Miami Marlins and fans: a history of mistrust
11/15/2012 12:01 AM
09/08/2014 6:09 PM
And so the howling begins anew, angry and redundant, ripping raw those old wounds. At some point, you just imagine the enraged consumers collapsing to the ground en masse, exhausted from the sustained screaming. Hostility and distrust are so very wearying, and South Florida’s baseball fans have been carrying them like a crucifix for about a decade.
It is like the Miami Marlins don’t know they are in the emotion business, which makes them either incredibly cold or totally incompetent. Either way, it feels today like our poor city helped build a bejeweled cathedral for false prophets in search of false profits.
The Marlins, playing in a publicly funded playground for less than one year, just shipped away almost all of their stars in what feels like an act of betrayal, figuring there are cheaper ways to finish in last place. They run their business with little regard for customers or public relations or decency. The players/employees are cattle. The customers are suckers. And the checks keep cashing, now more than ever.
That might be the most galling thing about this transaction. Buffoon owner Jeffrey Loria profits from being meddlesome, greedy, incompetent and despicable. He is being rewarded once you get past all the angry noise, with an ATM we helped him build in Little Havana. Loria, who is George Steinbrenner without the money, has never been worth more than he is worth today ... because tax dollars and that new ballpark increased the value of his team so much, a team that now doesn’t have that many expenses.
Loria was out in front of all the cameras when the ballpark was about to open, taking a lot of pictures with his monument, dragging a shaking and sad Muhammad Ali into his look-at-me on Opening Day. But he goes into deep hiding now, away from all the questions. You can find him in that empty place where other humans might keep a conscience.

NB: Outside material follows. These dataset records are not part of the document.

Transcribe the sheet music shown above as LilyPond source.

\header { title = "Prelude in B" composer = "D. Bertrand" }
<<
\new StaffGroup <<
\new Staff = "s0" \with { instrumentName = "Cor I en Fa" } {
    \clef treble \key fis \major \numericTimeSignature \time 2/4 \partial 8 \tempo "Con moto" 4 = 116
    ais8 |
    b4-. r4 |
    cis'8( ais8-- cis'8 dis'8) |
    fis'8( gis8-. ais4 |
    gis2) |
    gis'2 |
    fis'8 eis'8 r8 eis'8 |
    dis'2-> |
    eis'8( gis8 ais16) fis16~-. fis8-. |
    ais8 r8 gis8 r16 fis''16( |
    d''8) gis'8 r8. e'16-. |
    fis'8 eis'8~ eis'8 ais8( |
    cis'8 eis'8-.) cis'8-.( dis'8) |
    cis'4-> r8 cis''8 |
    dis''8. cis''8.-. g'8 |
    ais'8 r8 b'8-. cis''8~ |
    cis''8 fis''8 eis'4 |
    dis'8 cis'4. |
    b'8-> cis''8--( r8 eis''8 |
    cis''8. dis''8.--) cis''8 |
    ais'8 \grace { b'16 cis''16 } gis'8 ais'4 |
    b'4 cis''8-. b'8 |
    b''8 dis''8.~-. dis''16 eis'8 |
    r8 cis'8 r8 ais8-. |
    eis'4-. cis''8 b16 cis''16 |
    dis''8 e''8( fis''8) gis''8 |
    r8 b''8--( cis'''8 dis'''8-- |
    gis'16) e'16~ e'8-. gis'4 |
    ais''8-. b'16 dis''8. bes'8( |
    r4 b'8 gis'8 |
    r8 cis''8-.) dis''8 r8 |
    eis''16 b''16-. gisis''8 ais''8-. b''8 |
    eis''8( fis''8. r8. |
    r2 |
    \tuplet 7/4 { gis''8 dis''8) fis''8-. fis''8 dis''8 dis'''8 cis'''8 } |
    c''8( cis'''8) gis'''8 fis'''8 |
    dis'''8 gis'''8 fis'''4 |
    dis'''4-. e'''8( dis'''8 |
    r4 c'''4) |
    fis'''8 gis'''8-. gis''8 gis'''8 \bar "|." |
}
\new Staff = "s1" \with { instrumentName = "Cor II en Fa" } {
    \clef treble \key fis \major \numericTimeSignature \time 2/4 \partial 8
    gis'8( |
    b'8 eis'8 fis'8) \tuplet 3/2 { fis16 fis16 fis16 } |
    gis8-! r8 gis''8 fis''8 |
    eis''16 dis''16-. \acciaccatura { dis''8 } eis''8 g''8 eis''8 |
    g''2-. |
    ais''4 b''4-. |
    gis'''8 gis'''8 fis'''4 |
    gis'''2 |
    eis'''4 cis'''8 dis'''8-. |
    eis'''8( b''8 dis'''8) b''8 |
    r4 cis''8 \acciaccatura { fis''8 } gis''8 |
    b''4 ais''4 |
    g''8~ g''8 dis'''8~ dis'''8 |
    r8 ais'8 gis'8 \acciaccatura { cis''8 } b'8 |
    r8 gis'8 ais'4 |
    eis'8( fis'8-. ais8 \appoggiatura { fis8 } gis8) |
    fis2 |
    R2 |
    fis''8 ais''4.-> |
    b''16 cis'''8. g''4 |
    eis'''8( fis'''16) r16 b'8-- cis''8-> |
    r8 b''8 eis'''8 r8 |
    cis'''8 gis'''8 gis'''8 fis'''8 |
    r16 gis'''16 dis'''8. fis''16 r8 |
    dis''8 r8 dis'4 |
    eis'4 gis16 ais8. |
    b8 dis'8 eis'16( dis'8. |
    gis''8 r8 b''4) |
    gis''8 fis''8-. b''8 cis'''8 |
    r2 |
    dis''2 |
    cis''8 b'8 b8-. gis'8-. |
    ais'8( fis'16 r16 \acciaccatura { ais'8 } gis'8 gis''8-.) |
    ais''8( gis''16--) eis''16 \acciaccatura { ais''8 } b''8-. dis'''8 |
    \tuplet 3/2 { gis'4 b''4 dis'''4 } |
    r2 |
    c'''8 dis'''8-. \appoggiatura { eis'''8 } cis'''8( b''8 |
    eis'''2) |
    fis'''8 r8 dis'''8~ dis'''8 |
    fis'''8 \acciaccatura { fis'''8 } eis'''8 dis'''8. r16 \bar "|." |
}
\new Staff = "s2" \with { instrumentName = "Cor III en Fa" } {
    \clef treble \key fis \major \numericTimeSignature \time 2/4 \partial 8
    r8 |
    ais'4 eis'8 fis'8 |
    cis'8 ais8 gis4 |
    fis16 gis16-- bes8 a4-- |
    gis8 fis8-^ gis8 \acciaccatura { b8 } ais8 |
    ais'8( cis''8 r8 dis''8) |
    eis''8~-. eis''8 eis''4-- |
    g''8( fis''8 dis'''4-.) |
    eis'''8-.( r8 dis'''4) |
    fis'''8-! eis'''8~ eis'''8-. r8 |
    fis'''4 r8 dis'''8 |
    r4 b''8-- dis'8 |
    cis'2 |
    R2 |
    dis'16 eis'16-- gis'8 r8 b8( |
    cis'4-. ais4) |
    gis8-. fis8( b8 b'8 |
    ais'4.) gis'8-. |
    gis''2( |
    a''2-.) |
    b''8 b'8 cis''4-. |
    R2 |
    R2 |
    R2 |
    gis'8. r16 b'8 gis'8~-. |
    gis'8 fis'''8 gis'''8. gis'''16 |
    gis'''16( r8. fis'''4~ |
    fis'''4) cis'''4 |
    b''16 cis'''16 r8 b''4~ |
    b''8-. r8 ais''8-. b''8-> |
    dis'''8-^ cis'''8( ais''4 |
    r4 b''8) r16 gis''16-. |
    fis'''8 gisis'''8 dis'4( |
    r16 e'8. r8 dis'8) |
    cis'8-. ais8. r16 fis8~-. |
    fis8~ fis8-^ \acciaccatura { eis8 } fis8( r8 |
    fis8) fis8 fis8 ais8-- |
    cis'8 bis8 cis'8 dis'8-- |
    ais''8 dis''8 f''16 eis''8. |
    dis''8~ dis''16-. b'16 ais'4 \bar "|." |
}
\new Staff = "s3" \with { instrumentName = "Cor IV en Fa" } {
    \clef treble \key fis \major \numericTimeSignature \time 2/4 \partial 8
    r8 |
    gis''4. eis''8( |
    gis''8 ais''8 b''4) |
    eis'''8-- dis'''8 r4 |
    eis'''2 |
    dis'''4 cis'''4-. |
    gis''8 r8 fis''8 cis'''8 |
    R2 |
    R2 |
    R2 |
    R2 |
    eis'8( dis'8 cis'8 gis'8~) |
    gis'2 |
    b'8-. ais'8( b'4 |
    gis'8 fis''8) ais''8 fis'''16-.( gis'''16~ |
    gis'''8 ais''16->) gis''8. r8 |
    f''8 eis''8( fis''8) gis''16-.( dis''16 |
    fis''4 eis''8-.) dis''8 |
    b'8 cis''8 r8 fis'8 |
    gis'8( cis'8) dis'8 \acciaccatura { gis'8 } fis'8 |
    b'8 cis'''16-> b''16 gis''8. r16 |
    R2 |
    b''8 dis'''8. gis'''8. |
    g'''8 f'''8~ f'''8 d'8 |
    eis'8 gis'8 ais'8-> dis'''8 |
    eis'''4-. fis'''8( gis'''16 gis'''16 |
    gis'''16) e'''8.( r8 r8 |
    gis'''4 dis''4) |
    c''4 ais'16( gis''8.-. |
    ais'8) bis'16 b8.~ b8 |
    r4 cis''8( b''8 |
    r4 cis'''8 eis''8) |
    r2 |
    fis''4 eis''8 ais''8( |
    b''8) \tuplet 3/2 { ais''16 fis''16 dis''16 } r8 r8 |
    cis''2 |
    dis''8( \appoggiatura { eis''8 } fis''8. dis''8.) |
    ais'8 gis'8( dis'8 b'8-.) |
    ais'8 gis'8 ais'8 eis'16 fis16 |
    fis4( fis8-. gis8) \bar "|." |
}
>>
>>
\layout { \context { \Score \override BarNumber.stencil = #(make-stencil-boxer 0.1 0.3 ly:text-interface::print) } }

The most stable thing about this franchise over the last decade of mismanagement? Management, oddly enough. The team that sits atop this organization, making the failed decisions, would have been unemployed several years ago in just about any other market, under any other owner. But why would Loria fire these people? They make him profit. They got him a ballpark. And, in times like this, when he’s in hiding, they go out in front of the cameras to become the piñatas for him.
What this franchise just did feels like the sports equivalent of a Ponzi scheme, a crime against the spirit of sports. No wonder South Florida is only passionate about baseball when we are winning the World Series or experiencing an abomination like this, with no in-between. We’d fill that new ballpark today in a way we didn’t during the season, standing-room only, if there was a way for our outrage to be seated.
We have an abusive, dysfunctional relationship with baseball here. The team needs our financial support. But it doesn’t have our financial support because it does things like this. So it does things like this because we withhold our financial support. It is, in baseball, the wrong kind of cycle. No new ballpark has ever drawn as poorly as ours did. So payroll gets slashed. So, too, do allegiances.
Very few franchises, any sport, any time, leave so many befuddled parents trying to explain to generations of crying kids why their favorite player has again been traded. Sports tends to be hand-me-downed through a family, across generations, fandom passed like an heirloom. What is getting hand-me-downed here is contaminated, a genetic illness, a viral strain.
The Boston Red Sox hit the reset button last season, trading away so many of their expensive stars, but there is trust in that market — trust that the baseball team will try, trust that it will reinvest. Here? The distrust is caked on the franchise in so many layers that it doesn’t even matter today that an argument can be made that getting Toronto’s cheap farm-system jewels in exchange for Miami’s expensive last-place stars isn’t a terrible business or baseball strategy when taking a wrecking ball to an obviously failed and expensive blueprint.
But here’s the problem: You don’t trust the people who run the Marlins to tell you the truth, to get the right players, to do their job competently. Seeing as how they traded 29-year-old Triple Crown winner Miguel Cabrera for a whole lot of nothing — it is, no hyperbole, the single worst trade in the history of our most historic sport — you don’t trust anything from their acumen to their character. How can you? And, if by some small miracle they do get it right, as they did with Giancarlo Stanton, you don’t trust them to keep said player once he gets expensive.
A year ago, the vision was that Josh Johnson, Mark Buerhle, Jose Reyes, Emilio Bonafacio, John Buck, Omar Infante, Heath Bell, Anibel Sanchez, Hanley Ramirez and Ozzie Guillen were going to the playoffs. Now, every single one of them is as gone as what little remained of South Florida’s trust.